Low back pain represents a major global health issue, with intervertebral disc degeneration (IVDD) being one of its primary causes. Disc degeneration involves complex processes such as inflammation, matrix degradation, and cell death, yet the underlying mechanisms remain poorly understood. Single-cell RNA sequencing offers a powerful approach to elucidate cellular heterogeneity and dynamic changes in IVDD, providing valuable insights for early diagnosis and targeted therapeutic strategies.

METHODS

The Harmony algorithm was used to integrate four independent single-cell sequencing datasets. Subtype identification, differential expression analysis, enrichment analysis, and cell proportion analysis were conducted to explore functional alterations in various nucleus pulposus cell (NPC) subpopulations.
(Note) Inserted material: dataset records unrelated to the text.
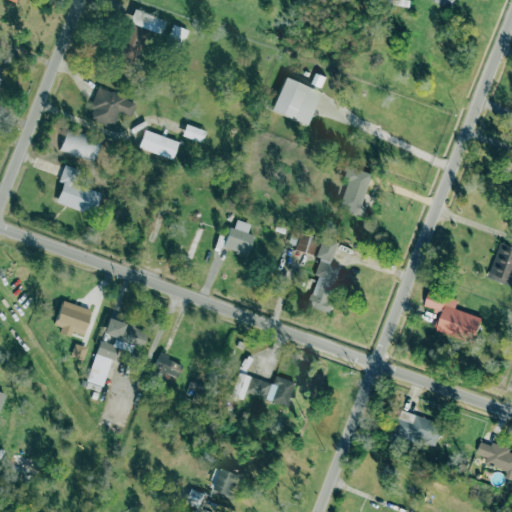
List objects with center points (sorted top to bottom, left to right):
building: (14, 0)
building: (14, 0)
building: (444, 2)
building: (445, 2)
building: (136, 33)
building: (137, 34)
building: (177, 34)
building: (177, 35)
road: (39, 99)
building: (295, 101)
building: (295, 101)
building: (110, 107)
building: (110, 108)
building: (193, 132)
building: (193, 133)
building: (157, 143)
building: (79, 144)
building: (79, 144)
building: (158, 144)
building: (74, 188)
building: (74, 189)
building: (355, 189)
building: (356, 189)
road: (475, 221)
building: (238, 237)
building: (239, 237)
building: (302, 242)
building: (194, 243)
building: (302, 243)
building: (194, 244)
road: (414, 264)
building: (502, 264)
building: (324, 276)
building: (324, 277)
building: (452, 317)
building: (452, 317)
building: (71, 318)
building: (71, 318)
road: (255, 319)
building: (114, 347)
building: (115, 348)
building: (78, 351)
building: (79, 351)
building: (165, 367)
building: (165, 367)
building: (263, 387)
building: (263, 388)
building: (1, 395)
building: (1, 395)
building: (417, 427)
building: (417, 427)
building: (496, 457)
building: (497, 457)
building: (224, 481)
building: (224, 481)
building: (194, 497)
building: (194, 498)
road: (222, 508)
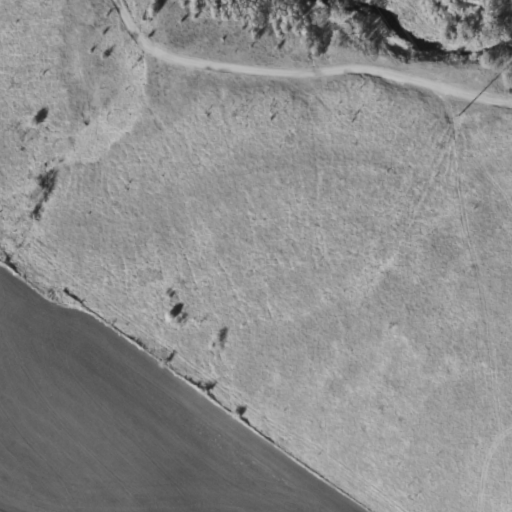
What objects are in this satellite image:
road: (304, 67)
Molecular docking was employed to evaluate the stability of aspirin targeting GPX4. In vitro and in vivo experiments were performed to assess the therapeutic effects of aspirin on IVDD.

RESULTS

Eight distinct NPC subtypes were identified based on cellular heterogeneity and their associated marker genes. The CDKN1A⁺aNPC subtype increased progressively with disease severity, while the matrix-supporting ABI3BP⁺mNPC and SOD3⁺mNPC subtypes significantly decreased in advanced degeneration. Concurrently, there was an increase in ECM remodeling-related LTBP1⁺mNPCs. Within the CDKN1A⁺aNPC, GPX4 was notably downregulated, suggesting the activation of ferroptosis. Molecular docking results revealed a high affinity of aspirin for GPX4. Additionally, aspirin inhibited ferroptosis and ameliorated disc structural damage.

CONCLUSION

The increased proportion of CDKN1A⁺aNPC cells serves as an early warning feature for the progression of IVDD. Aspirin stabilizes the targeting of GPX4, thereby inhibiting ferroptosis and exerting therapeutic effects on IVDD.